PROBLEM TO SOLVE: Begin at the line below that holds "List each element's" and end at the line that holds "For every layout", transcribing each line exactly and skipping any picture.

MATERIAL TO PROCESS:
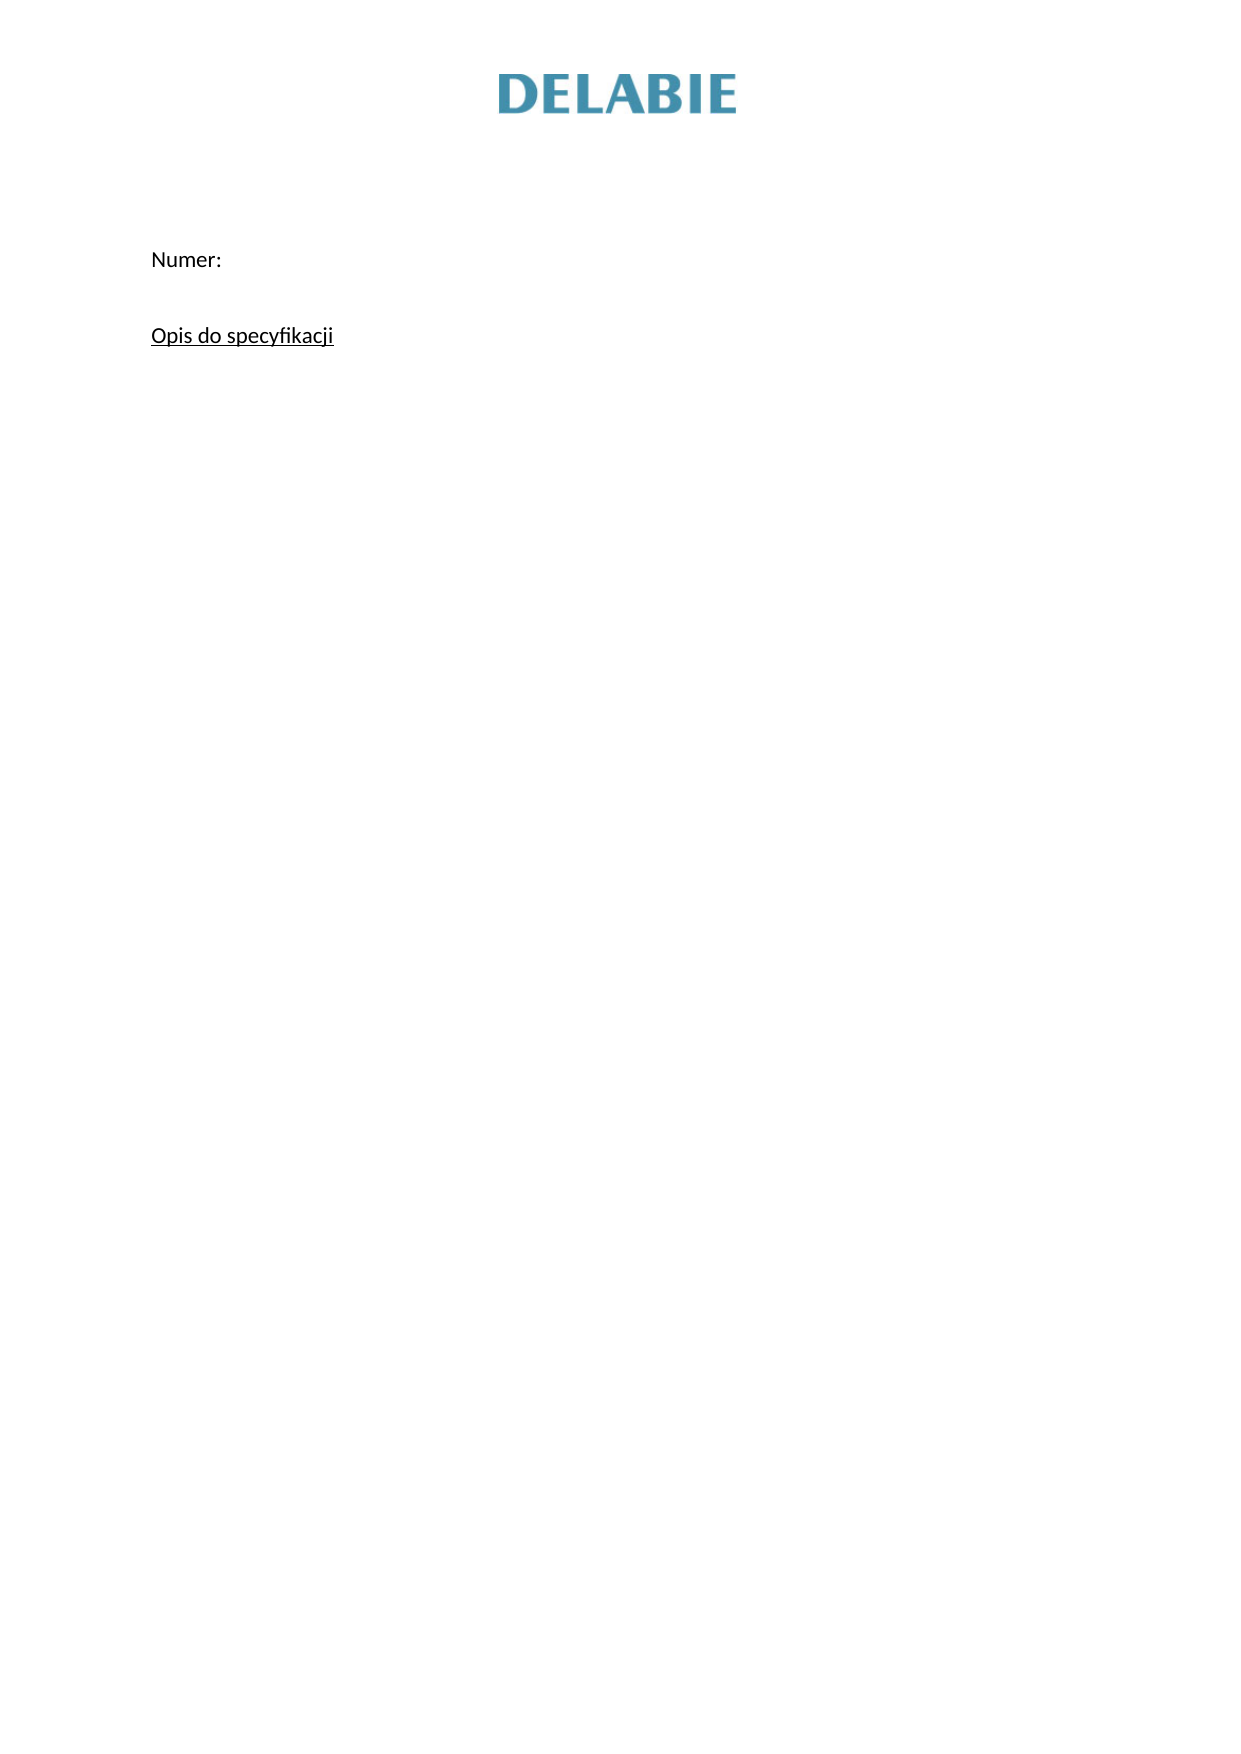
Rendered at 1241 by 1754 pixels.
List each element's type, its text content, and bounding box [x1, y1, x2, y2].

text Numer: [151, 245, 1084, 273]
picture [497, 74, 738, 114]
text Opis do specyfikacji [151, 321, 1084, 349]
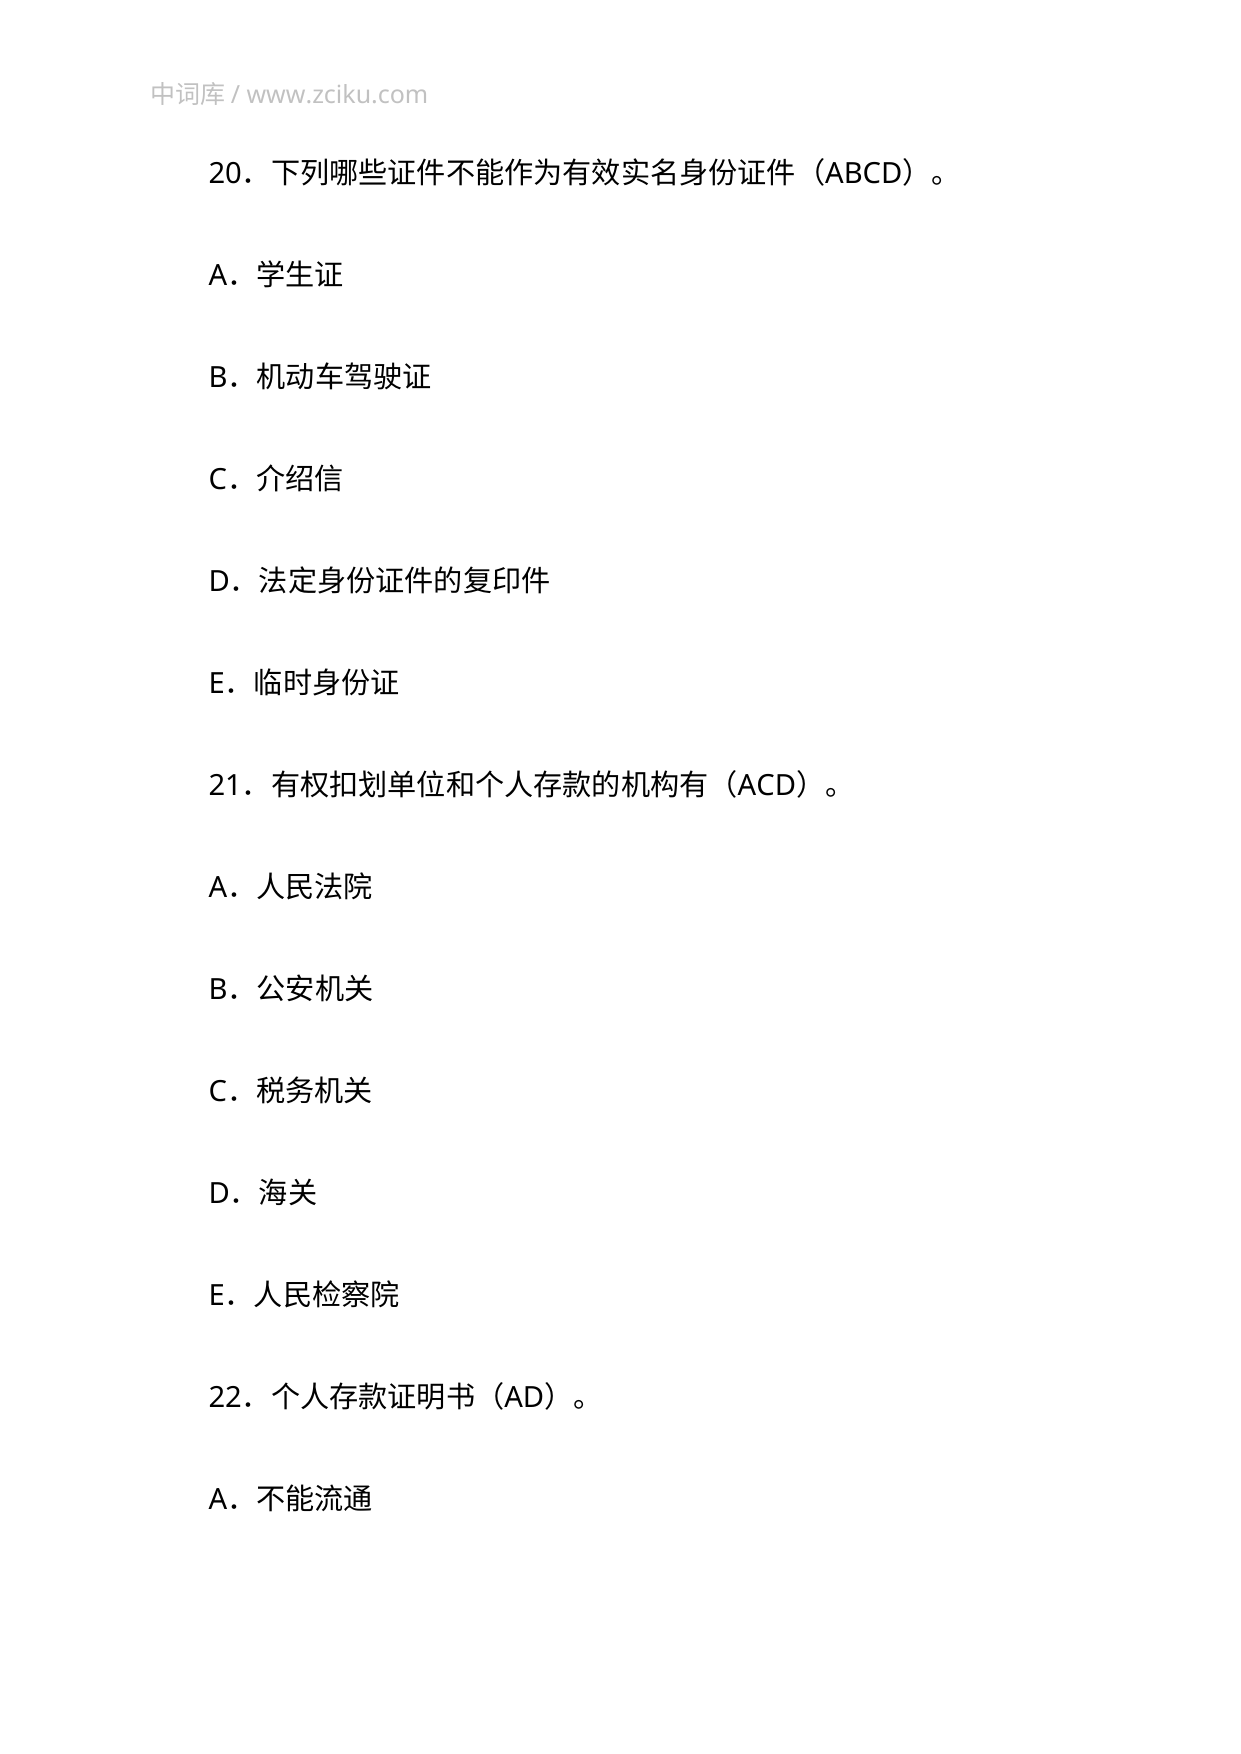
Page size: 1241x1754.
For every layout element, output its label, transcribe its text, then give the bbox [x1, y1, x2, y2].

* * *

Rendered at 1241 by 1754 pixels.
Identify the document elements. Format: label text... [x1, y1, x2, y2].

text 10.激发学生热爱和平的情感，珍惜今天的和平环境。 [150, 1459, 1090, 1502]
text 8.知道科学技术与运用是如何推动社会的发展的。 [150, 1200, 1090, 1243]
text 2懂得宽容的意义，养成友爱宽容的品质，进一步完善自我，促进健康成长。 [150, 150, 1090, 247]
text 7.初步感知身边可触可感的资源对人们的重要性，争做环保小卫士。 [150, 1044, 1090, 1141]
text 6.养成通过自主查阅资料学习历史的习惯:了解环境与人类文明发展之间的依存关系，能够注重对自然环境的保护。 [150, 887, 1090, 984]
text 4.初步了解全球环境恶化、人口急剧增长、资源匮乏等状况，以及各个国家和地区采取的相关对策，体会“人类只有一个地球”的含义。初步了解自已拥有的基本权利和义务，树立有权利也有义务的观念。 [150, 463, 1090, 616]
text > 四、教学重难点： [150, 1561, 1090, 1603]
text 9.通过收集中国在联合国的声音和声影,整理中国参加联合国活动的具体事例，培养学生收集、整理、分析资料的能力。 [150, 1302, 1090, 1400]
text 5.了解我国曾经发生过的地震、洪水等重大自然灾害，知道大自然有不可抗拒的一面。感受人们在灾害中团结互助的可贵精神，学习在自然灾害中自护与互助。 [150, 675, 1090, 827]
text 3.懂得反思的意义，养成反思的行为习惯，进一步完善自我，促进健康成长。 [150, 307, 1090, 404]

REPLY TO THE EXERCISE:
List each element's type, its text content, and bounding box [x1, y1, x2, y2].

text Numer: [151, 245, 1084, 273]
picture [497, 74, 738, 114]
text Opis do specyfikacji [151, 321, 1084, 349]
Page size: 1241x1754.
For every layout element, output its label, transcribe its text, then give the bbox [x1, y1, x2, y2].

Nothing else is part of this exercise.